## Work item A
Answer these questions using the article on radio architectures:
(i) To what decade does the battle between the superheterodyne and direct conversion architectures go back?
(ii) What offsets the hardware simplicity of direct conversion?
(iii) What brought on the tsunami of data transmitted over cellular networks?
## Work item B
Reproduce the article on radio architectures word for word, everything from "The tsunami of" down to "direct conversion hardware?".

## Document section
========

The battle between the superheterodyne radio architecture and the direct conversion radio architecture goes back to the 1930s. Each has its advantages for particular types of equipment. The simplicity of direct conversion hardware promises lower cost, lower power consumption, and less board space than with superheterodyne. Yet the hardware simplicity is offset by the software complexity to deal with inherent problems of DC offset. This article will probe the perceptions and realities of the hardware differences, while ignoring the software issues.
The tsunami of data transmitted over cellular networks was brought on by tremendous advances in smart phones, tablets, and other connected devices. This has increased the technical requirements, while pressuring suppliers to reduce costs. The circuitry required to support multiple channels in tiny base station form factors demands a variety of approaches to integration. With recent developments, just how significant is the difference between superheterodyne hardware and direct conversion hardware?

========

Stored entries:
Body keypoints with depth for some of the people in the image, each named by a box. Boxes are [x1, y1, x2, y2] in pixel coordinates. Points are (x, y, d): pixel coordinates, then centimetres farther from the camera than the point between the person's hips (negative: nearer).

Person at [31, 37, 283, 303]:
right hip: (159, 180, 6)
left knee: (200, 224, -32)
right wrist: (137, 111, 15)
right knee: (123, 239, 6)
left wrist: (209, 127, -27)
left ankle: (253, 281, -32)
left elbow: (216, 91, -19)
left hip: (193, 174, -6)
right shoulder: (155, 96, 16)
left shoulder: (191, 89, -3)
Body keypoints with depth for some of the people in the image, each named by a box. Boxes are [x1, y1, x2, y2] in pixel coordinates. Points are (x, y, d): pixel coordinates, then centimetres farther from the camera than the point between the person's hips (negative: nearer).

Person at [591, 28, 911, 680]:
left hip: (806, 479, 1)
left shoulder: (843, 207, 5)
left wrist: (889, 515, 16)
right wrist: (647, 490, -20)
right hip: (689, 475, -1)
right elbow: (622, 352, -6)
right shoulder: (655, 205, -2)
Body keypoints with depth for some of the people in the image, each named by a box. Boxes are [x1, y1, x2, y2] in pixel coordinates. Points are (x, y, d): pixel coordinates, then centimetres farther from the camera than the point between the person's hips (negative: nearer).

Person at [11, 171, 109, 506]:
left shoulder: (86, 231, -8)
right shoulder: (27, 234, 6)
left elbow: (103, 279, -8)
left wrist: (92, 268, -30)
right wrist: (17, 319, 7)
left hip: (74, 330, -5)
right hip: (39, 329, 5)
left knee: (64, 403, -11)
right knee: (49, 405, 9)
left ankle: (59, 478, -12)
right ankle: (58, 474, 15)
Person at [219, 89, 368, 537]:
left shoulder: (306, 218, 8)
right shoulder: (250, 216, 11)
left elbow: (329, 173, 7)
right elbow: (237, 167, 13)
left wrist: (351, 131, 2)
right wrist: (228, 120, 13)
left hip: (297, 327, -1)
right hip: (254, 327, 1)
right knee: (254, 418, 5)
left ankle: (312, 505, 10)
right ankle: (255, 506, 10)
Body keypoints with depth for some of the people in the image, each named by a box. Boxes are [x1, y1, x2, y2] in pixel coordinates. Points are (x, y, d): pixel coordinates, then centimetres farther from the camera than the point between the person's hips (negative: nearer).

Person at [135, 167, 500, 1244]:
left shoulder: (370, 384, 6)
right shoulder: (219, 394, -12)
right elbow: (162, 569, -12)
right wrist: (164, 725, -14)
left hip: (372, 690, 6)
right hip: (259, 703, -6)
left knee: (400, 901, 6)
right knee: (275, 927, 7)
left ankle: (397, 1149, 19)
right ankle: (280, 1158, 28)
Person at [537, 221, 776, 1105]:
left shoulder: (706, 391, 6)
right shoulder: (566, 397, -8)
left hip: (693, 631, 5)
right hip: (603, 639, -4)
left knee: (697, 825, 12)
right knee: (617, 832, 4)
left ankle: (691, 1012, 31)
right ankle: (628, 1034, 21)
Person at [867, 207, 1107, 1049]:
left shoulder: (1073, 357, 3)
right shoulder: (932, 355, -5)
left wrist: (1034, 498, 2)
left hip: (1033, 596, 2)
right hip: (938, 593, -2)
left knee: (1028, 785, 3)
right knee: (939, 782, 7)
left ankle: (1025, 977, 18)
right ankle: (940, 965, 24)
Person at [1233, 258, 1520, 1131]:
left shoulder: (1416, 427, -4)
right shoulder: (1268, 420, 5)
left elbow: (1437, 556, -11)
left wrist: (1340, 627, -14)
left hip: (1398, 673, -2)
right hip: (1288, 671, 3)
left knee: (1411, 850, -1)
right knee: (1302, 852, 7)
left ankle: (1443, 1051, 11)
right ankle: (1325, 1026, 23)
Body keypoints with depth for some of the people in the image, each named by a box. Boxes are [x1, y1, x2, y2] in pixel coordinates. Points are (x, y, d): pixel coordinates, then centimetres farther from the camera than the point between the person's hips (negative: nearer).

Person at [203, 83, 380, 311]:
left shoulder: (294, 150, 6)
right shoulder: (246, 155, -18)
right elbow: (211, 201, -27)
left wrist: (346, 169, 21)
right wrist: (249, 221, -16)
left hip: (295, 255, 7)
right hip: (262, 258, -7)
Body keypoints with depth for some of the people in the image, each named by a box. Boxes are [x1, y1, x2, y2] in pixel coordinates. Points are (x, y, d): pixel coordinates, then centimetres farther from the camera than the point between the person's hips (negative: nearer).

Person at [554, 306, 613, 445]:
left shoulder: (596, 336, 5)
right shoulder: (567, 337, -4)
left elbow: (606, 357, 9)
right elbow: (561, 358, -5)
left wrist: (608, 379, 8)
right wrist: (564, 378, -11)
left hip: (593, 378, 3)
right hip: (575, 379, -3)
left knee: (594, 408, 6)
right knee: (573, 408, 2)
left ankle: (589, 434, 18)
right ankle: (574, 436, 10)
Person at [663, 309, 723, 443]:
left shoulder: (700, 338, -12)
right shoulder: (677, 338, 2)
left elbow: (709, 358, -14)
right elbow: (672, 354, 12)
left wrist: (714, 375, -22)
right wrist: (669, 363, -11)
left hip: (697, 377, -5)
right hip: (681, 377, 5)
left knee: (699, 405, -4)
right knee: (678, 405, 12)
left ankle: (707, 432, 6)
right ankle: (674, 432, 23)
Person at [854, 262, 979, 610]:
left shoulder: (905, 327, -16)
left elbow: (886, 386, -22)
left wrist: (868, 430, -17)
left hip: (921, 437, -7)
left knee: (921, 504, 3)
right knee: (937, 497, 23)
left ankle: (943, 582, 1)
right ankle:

========

## Answer section A
(i) The 1930s.
(ii) The software complexity to deal with inherent problems of DC offset.
(iii) Tremendous advances in smart phones, tablets, and other connected devices.

## Answer section B
The tsunami of data transmitted over cellular networks was brought on by tremendous advances in smart phones, tablets, and other connected devices. This has increased the technical requirements, while pressuring suppliers to reduce costs. The circuitry required to support multiple channels in tiny base station form factors demands a variety of approaches to integration. With recent developments, just how significant is the difference between superheterodyne hardware and direct conversion hardware?